Un moment clé où nous passons par-dessus nos aliénations, voyons les braises de la passion de ces coureurs, et les embrasons pour, par-delà les embuches, les pousser vers leurs objectifs. Le tout, simplement en étant là, et en encourageant, en s’époumonant pour crier par-dessus les rythmes retentissants qui sortent de nos haut-parleurs, en dansant à travers la pluie de confettis qui emplissent l’air déjà survolté.

De ne pas rester indifférent, c’est cool. Nous sommes dans une ère de querelles, d’hypocrisie, d’aliénation. La une de nos journaux n’est pas titrée par des actes de bonté, de compassion ou quelle qu’autre noblesse, mais par le défaitisme, la haine, la politicaillerie. Le cheer squad, c’est une opportunité d’en sortir, d’être plus, de s’élever au-dessus de ces maux et confusions. C’est une chance de rev up, de vivre notre passion et de ne pas demeurer indifférent en exprimant notre gratitude pour le privilège que nous avons de pouvoir courir, et d’avoir, sur le chemin, pu rencontrer des gens qui nous ont tendu la main. Et ça, c’est vraiment cool.

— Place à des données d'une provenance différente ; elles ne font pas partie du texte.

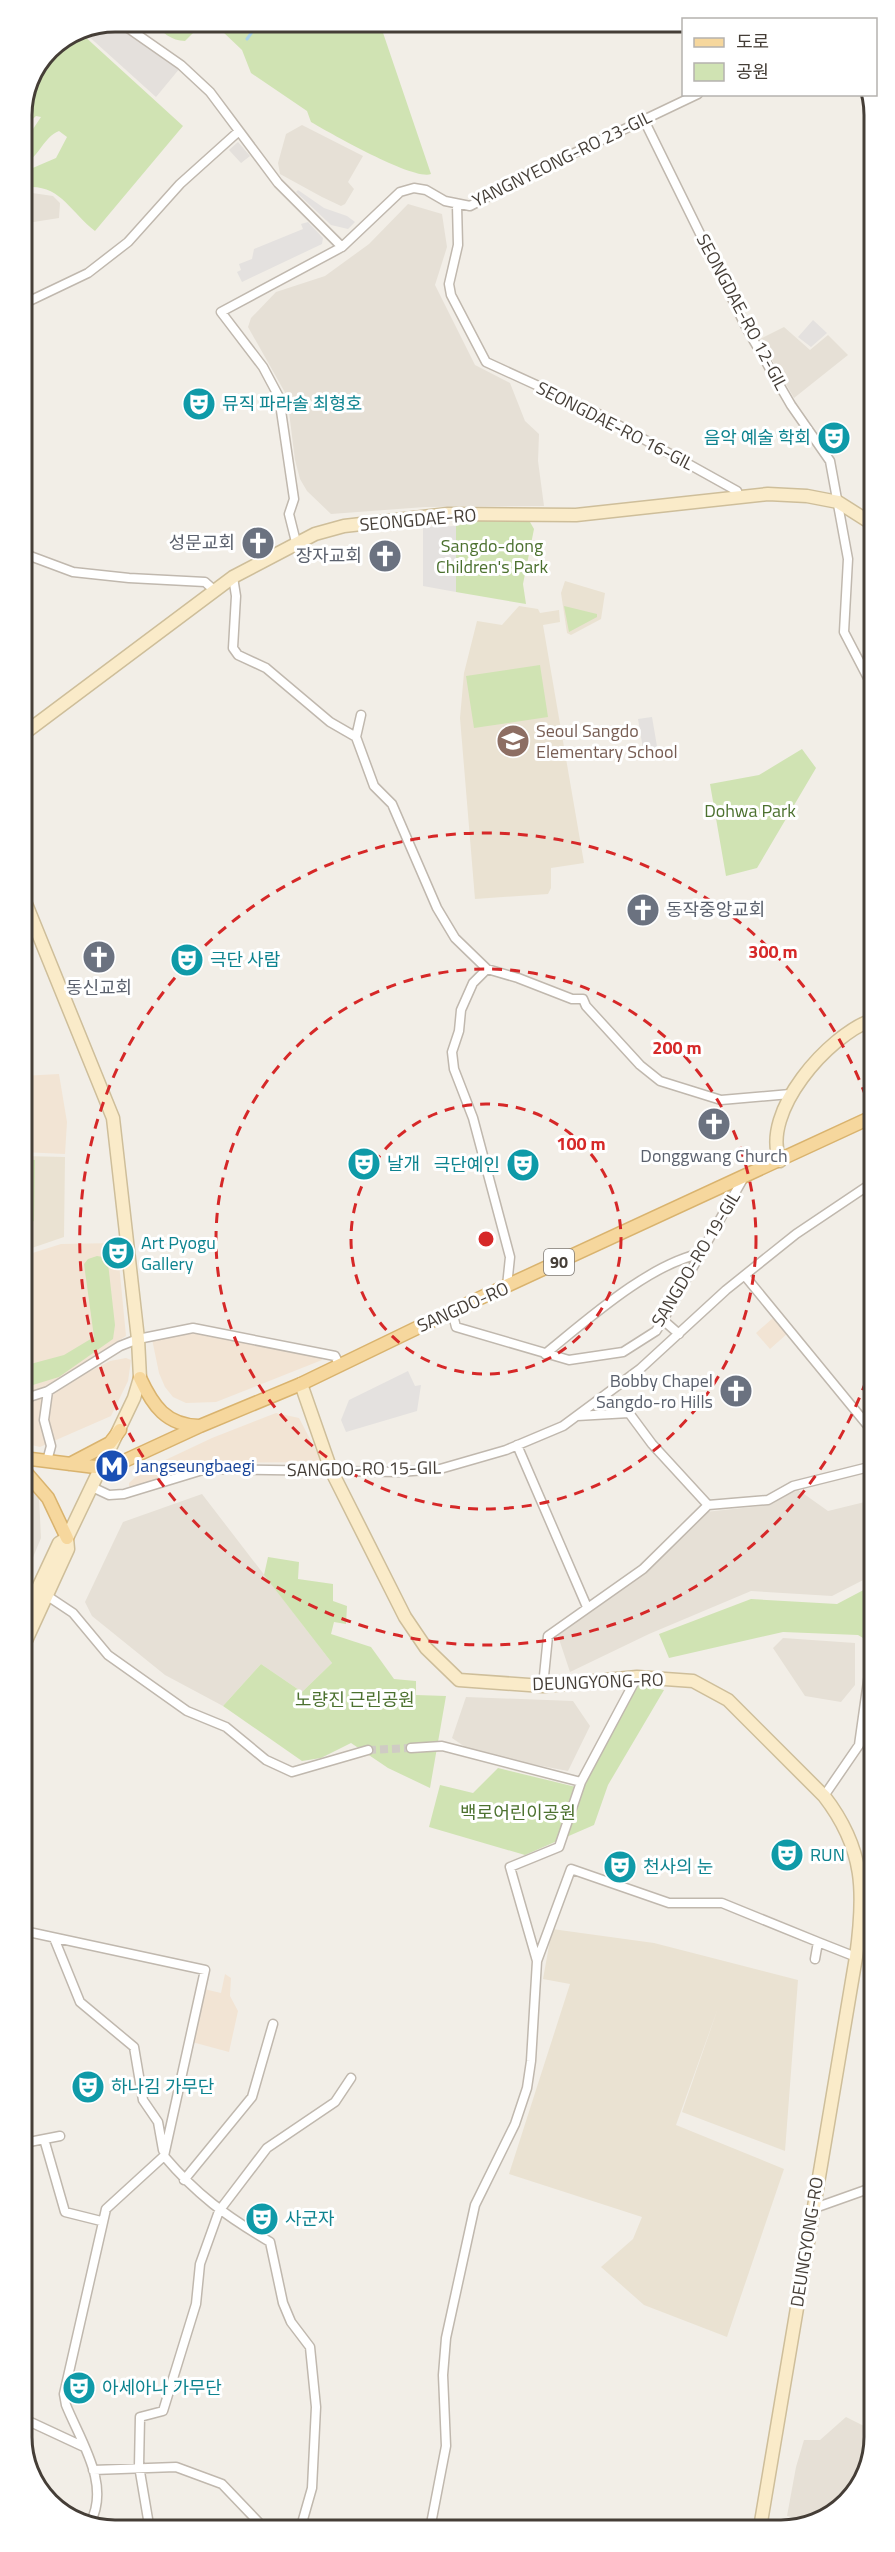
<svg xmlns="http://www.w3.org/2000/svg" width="895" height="2552" viewBox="0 0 895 2552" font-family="'Titillium Web','Noto Sans KR',sans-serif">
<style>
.residential{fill:#e6e0d6}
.commercial{fill:#f2e4d4}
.industrial{fill:#e4e0dc}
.education{fill:#eae2d2}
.green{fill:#d0e3b3}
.parking{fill:#e4e1df}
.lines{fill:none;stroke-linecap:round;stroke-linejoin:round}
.stream{stroke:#a8d3ea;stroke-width:3}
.street-tunnel{stroke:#cfcbc4;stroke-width:8;stroke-dasharray:8 4;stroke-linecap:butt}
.street-casing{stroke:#c0b8ae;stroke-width:11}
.secondary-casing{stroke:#cebe9a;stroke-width:15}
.primary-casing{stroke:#d9b36e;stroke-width:15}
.street{stroke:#fff;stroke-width:8}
.secondary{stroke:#faebc9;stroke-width:12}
.primary{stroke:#f6d79d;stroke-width:12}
.ring{fill:none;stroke:#d62828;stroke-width:3;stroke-dasharray:10 8}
.labels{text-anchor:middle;stroke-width:6;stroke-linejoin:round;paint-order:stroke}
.shield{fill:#fff;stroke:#7d7873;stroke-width:1.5}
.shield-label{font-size:16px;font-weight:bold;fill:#453e37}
.street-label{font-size:18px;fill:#453e37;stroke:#fff}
.culture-label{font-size:18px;fill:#0d838f;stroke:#fff;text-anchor:start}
.worship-label{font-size:18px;fill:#5b616d;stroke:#fff;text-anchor:end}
.park-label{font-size:18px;fill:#4c712f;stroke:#fff}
.education-label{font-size:18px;fill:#785e54;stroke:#fff;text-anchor:start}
.transit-label{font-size:18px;fill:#164399;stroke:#fff;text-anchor:start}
.rim{fill:none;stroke:#453e37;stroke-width:3}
.centre{fill:#d62828;stroke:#fff;stroke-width:3}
.ring-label{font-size:18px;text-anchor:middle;font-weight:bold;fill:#d62828;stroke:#fff;stroke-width:6;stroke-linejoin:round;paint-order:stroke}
</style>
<rect width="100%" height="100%" fill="#f2eee7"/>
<path class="residential" d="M 302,125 L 363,156 L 348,182 L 354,189 L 345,204 L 341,206 L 322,197 L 280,174 L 278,163 L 286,134 Z
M 32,193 L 53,196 L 60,203 L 59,218 L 21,224 L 21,195 Z
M 408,204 L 442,214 L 447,247 L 435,285 L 475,365 L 510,383 L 525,421 L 539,434 L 538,461 L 544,506 L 425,507 L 331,514 L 307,491 L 300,479 L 295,460 L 287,396 L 248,327 L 251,318 L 276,292 L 325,276 L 369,244 Z
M 784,327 L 810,350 L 828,335 L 848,355 L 794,398 L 760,339 Z
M 23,1478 L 39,1497 L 41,1538 L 29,1567 L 23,1568 Z
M 797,1489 L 828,1511 L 873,1500 L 873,1575 L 832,1596 L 751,1591 L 649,1634 L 570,1672 L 557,1633 L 647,1572 L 705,1512 L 770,1505 Z
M 202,1494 L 332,1663 L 302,1692 L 261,1664 L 223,1706 L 165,1675 L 92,1616 L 85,1602 L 123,1522 Z
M 783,1638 L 855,1643 L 855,1685 L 841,1702 L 805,1696 L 773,1648 Z
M 466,1697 L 573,1701 L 590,1726 L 568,1771 L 474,1753 L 452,1738 Z
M 846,2417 L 874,2431 L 855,2494 L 805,2528 L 798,2528 L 799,2519 L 787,2516 L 796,2467 L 804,2440 L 820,2440 Z"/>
<path class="commercial" d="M 59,1074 L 67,1122 L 65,1154 L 23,1152 L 22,1076 Z
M 117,1243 L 126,1336 L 45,1388 L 23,1394 L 23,1256 L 61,1244 Z
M 775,1316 L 788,1333 L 770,1349 L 756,1333 Z
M 194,1332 L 322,1357 L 322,1360 L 216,1402 L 186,1403 L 173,1397 L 165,1387 L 159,1373 L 152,1339 Z
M 126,1358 L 131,1360 L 128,1381 L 111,1416 L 40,1447 L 23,1443 L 23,1400 L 43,1395 L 110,1361 Z
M 276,1413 L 299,1418 L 322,1462 L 203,1463 L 134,1488 L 129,1486 L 129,1483 L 142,1471 L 212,1438 Z
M 225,1974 L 231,1978 L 230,1996 L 238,2011 L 229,2052 L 192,2042 L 204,1989 L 221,1993 Z"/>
<path class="industrial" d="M 112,22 L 180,68 L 156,97 L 85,33 Z
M 238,142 L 250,156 L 241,163 L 229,150 Z"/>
<path class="education" d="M 565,581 L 605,593 L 601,619 L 571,635 L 567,633 L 561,593 Z
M 519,606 L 538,609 L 540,613 L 559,610 L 560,622 L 543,625 L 584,863 L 551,868 L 551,888 L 548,894 L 475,899 L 460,718 L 464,673 L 477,621 L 502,625 Z
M 23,1156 L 65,1157 L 64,1237 L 23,1251 Z
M 552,1929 L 654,1943 L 798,1980 L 785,2151 L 682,2112 L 718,2008 L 676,2125 L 784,2169 L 727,2337 L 644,2305 L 601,2267 L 633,2239 L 642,2217 L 509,2174 L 570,1984 L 543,1979 Z"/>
<path class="green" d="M 155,21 L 379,21 L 431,174 C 414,181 330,133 311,122 L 307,111 L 251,73 L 242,50 L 222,31 L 201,25 L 185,41 C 172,41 160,32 155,21 Z
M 82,34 L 183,126 L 95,231 C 69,211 59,181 21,188 L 21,173 L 56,158 L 67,137 L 59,131 C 44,137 39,156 25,164 L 21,162 L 21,147 L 41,117 L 36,116 L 21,130 L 21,111 L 49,48 Z
M 478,521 L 530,522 L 534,529 L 523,584 L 526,604 L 456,592 L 456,526 Z
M 564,606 L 597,614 L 597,617 L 569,632 Z
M 540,665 L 548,717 L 474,728 L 466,676 Z
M 802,749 L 816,768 L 757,868 L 726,876 L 710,784 L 759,775 Z
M 23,1159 L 35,1160 L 34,1221 L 23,1225 Z
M 97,1256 L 103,1257 L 108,1263 L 115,1325 L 113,1339 L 59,1377 L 23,1388 L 23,1366 L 64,1355 L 94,1337 L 84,1264 L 88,1259 Z
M 268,1557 L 299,1562 L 298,1579 L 333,1584 L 333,1601 L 347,1606 L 346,1624 L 334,1622 L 331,1634 L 371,1647 L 394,1679 L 416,1681 L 416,1695 L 446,1696 L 430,1788 L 388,1768 L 351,1743 L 321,1758 L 302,1761 L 223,1706 L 261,1664 L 302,1692 L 332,1663 L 264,1575 Z
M 873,1585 L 873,1637 L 870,1642 L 858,1635 L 783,1632 L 669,1658 L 659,1634 L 751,1599 L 837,1604 Z
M 639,1684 L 664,1690 L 608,1785 L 594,1825 L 525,1855 L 429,1827 L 440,1785 L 473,1793 L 498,1768 L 580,1788 Z"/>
<path class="parking" d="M 298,190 L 324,208 L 347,216 L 355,222 L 348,229 L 331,225 L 296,192 Z
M 308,222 L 323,238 L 322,244 L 242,282 L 237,272 L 241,270 L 239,264 L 252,259 L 254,249 L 303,229 L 301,224 Z
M 813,320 L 827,333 L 811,347 L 798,337 Z
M 456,526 L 456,592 L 423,586 L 423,527 Z
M 652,717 L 659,758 L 645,761 L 638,719 Z
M 408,1371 L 415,1386 L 421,1385 L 417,1411 L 346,1432 L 341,1420 L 349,1400 Z"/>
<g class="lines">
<path class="stream" d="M 247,39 L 260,21"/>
<path class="street-tunnel" d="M 368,1750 L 411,1748"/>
<g class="street-casing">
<path id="street" d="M 118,21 L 181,65 L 210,92 L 278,183 L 342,247 L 400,192 L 414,188 L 426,190 L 445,201 L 470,206 L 547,166 L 698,94
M 644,120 L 747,329 L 791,405 L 830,461 L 848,559 L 844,632 L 869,680 L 872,703
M 457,205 L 458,245 L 449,284 L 451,295 L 486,362 L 593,411 L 737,491 L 739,497
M 21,305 L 88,273 L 128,242 L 180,184 L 239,131
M 296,542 L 289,514 L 294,499 L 279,397 L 263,367 L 221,312 L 342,247
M 22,553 L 73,572 L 129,578 L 205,582 L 215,591
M 233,577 L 236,596 L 233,648 L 238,655 L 266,668 L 330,722 L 356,737 L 374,786 L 392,804 L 437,908 L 455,938 L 487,969 L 518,978 L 572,999 L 583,999 L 586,1006 L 640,1065 L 660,1081 L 721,1100 L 790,1094
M 356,737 L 361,715
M 872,785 L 869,884 L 872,884
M 487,969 L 473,983 L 461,1010 L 459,1031 L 452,1052 L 454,1069 L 473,1118 L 510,1257 L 507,1286
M 745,1276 L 873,1432
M 452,1311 L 456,1327 L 569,1360 L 623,1352 L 656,1331 L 663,1320 L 744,1177
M 663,1320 L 679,1334
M 545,1354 C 587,1320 650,1263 703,1253
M 23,1399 L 48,1391 L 120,1346 L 138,1339 L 193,1328 L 335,1356 L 339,1364
M 577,1416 L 629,1413 L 652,1444 L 708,1505
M 517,1445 L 587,1607
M 47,1461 L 51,1446 L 44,1420 L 48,1391
M 92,1487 L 109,1495 L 124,1494 L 206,1469 L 399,1472 L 440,1469 L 506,1450 L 563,1426 L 640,1369 L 726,1290 L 796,1234 L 872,1183
M 46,1595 L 73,1613 L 108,1655 L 187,1711 L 226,1727 L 266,1760 L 292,1772 L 368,1750
M 543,1686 L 548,1636 L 643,1569 L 708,1505 L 768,1500 L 793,1486 L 873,1466
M 411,1748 L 442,1746 L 581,1782
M 824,1796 L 859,1745 L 869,1674 L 873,1666
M 24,1931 L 205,1970 L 164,2156
M 54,1938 L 80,2002 L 134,2047 L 143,2100 L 158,2122 L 163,2150
M 818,1942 L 856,1957
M 537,1961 L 571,1869 L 669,1903 L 722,1903 L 818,1942 L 815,1959
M 44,2139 L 65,2212 L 101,2221
M 24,2143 L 60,2136
M 164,2156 C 197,2195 226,2216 270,2242 L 283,2303 L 291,2322 L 310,2347 L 316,2407 L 312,2488 L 300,2530
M 184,2180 L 252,2097 L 273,2024
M 812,2209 L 874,2187
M 24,2419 L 82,2446
M 93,2470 L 176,2467 L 222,2484 L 266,2530
M 90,2523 C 111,2485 81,2442 66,2405 L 64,2394 L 106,2209 L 164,2156
M 430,2529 L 446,2446 L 443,2375 L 446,2338 L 475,2205 L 515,2124 L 527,2088 L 531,2061 L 537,1961 L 510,1867 L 559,1847 L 581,1782 L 637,1677
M 150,2531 L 139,2466 L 140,2417 L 163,2411 L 196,2304 L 200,2264 L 219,2211 L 267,2148 L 335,2102 L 351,2078"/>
</g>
<g class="secondary-casing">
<path id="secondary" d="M 22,735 L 233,577 L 315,534 L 344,526 L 448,514 L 576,515 L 768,494 L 807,496 L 838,502 L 871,523
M 22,894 L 113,1118 L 138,1339 L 140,1378 L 134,1398 L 67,1538 L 68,1549 L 23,1647
M 780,1161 C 760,1112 829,1035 872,1020
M 301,1384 L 331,1470 L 405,1617 L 426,1648 L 459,1680 L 543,1686 L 637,1677 L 693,1681 L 728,1700 L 824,1796 C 865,1849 865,1893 856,1957 L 760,2528
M 23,1620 L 59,1543 L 67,1538"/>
</g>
<g class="primary-casing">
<path id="primary" d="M 140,1378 C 153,1406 166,1425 199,1426
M 23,1458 L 95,1467 L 122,1462 L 200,1426 L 301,1384 L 452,1311 L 872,1117
M 70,1464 L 110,1443 L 120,1430
M 23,1469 L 48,1498 L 67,1538"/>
</g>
<use href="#street" class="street"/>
<use href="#secondary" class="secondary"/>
<use href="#primary" class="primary"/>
</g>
<g class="ring">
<circle cx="486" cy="1239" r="135"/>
<circle cx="486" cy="1239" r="270"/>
<path d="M872 1364A406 406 0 1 1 872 1114"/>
</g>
<defs>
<g id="theatre-disc" transform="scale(1.725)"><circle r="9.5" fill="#0f9aa8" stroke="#fff"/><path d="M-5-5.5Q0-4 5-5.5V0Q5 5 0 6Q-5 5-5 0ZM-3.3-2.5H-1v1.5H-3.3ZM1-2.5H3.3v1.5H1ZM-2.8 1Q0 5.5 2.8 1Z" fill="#fff"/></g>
<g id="church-disc" transform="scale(1.725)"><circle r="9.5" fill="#6b7280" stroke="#fff"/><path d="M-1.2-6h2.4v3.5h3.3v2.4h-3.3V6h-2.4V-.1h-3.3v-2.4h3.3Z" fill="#fff"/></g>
<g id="school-disc" transform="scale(1.725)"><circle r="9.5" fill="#8d6e63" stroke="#fff"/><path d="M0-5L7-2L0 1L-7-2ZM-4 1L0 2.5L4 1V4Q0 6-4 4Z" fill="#fff"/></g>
<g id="metro-disc" transform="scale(1.725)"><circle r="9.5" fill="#1a4fb4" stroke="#fff"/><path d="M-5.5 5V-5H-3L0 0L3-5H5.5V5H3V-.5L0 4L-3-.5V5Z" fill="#fff"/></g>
</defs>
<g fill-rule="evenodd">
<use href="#theatre-disc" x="199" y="404"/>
<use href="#theatre-disc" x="834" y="438"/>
<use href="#church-disc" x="258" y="543"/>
<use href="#church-disc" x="385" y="556"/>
<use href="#school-disc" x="513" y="741"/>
<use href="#church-disc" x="643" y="910"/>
<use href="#church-disc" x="99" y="957"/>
<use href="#theatre-disc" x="187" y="960"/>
<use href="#church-disc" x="714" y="1124"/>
<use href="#theatre-disc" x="364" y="1164"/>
<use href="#theatre-disc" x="523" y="1165"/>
<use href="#theatre-disc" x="118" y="1253"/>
<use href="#church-disc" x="736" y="1391"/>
<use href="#metro-disc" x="112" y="1466"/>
<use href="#theatre-disc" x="787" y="1855"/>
<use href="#theatre-disc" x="620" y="1867"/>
<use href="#theatre-disc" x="88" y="2087"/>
<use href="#theatre-disc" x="262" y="2219"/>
<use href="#theatre-disc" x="79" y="2388"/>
</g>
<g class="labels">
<rect class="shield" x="544" y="1249" width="30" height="26" rx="4.5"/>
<g class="shield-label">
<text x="559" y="1268">90</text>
</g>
<g class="street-label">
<text transform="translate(562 159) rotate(-26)" y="6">YANGNYEONG-RO 23-GIL</text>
<text transform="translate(742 312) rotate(62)" y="6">SEONGDAE-RO 12-GIL</text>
<text transform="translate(615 426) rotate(27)" y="6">SEONGDAE-RO 16-GIL</text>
<text transform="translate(418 520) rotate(-5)" y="6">SEONGDAE-RO</text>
<text transform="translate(696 1259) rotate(-59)" y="6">SANGDO-RO 19-GIL</text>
<text transform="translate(463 1307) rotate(-24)" y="6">SANGDO-RO</text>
<text transform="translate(364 1469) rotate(-1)" y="6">SANGDO-RO 15-GIL</text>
<text transform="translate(598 1682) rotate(-2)" y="6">DEUNGYONG-RO</text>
<text transform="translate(807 2242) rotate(-81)" y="6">DEUNGYONG-RO</text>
</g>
<g class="culture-label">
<text x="222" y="410">뮤직 파라솔 최형호</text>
<text x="811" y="444" text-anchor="end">음악 예술 학회</text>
<text x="210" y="966">극단 사람</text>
<text x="387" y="1170">날개</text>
<text x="500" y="1171" text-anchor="end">극단예인</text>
<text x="141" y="1249">Art Pyogu<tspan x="141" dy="21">Gallery</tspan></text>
<text x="810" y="1861">RUN</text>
<text x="643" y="1873">천사의 눈</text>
<text x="111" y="2093">하나김 가무단</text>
<text x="285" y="2225">사군자</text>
<text x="102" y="2394">아세아나 가무단</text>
</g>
<g class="worship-label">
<text x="235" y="549">성문교회</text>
<text x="362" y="562">장자교회</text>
<text x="666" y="916" text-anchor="start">동작중앙교회</text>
<text x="99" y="994" text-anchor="middle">동신교회</text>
<text x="714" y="1162" text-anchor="middle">Donggwang Church</text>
<text x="713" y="1387">Bobby Chapel<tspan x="713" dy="21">Sangdo-ro Hills</tspan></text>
</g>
<g class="park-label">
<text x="492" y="552">Sangdo-dong<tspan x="492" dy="21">Children's Park</tspan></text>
<text x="750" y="817">Dohwa Park</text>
<text x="355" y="1706">노량진 근린공원</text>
<text x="518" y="1819">백로어린이공원</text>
</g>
<g class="education-label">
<text x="536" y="737">Seoul Sangdo<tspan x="536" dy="21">Elementary School</tspan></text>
</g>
<g class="transit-label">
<text x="135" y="1472">Jangseungbaegi</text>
</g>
</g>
<path d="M0 0H895V2552H0ZM115 32H781A83 83 0 0 1 864 115V2437A83 83 0 0 1 781 2520H115A83 83 0 0 1 32 2437V115A83 83 0 0 1 115 32Z" fill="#fff" fill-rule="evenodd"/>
<path class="rim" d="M115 32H781A83 83 0 0 1 864 115V2437A83 83 0 0 1 781 2520H115A83 83 0 0 1 32 2437V115A83 83 0 0 1 115 32Z"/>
<circle cx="486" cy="1239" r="9" class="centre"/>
<g class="ring-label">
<text x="773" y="958">300 m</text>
<text x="677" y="1054">200 m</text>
<text x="581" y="1150">100 m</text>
</g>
<rect x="682" y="18" width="195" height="78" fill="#ffffff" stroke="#b5b2af" stroke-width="1.5"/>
<rect x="694" y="38" width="30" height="9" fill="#f6d79d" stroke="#b5b2af" stroke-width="1.5"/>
<text x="736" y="48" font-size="18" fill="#453e37">도로</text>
<rect x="694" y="63" width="30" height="18" fill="#d0e3b3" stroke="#b5b2af" stroke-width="1.5"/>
<text x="736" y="78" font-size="18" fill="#453e37">공원</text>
</svg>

Le crew nous permet d’y revenir à chaque sortie. Et ce crew, ce n’est pas seulement Yamajo, dans mon cas, ou le club de votre boutique spécialisée ou votre groupe de course du bureau. Le crew, c’est tous ceux qui croient qu’il est important de ne pas rester indifférents, et d’en exprimer sa gratitude. Le cheer squad, au final, est une métaphore qui nous permet de s’exprimer ainsi au monde, et de démontrer en faits et actes la beauté de ne pas être indifférents, et la différence que cela peut faire. Comment un simple sourire et une poignée de confettis peuvent rendre une épreuve ardue ne serait-ce que légèrement plus agréable, et comment, ensemble, les effets de ces efforts sont multipliés.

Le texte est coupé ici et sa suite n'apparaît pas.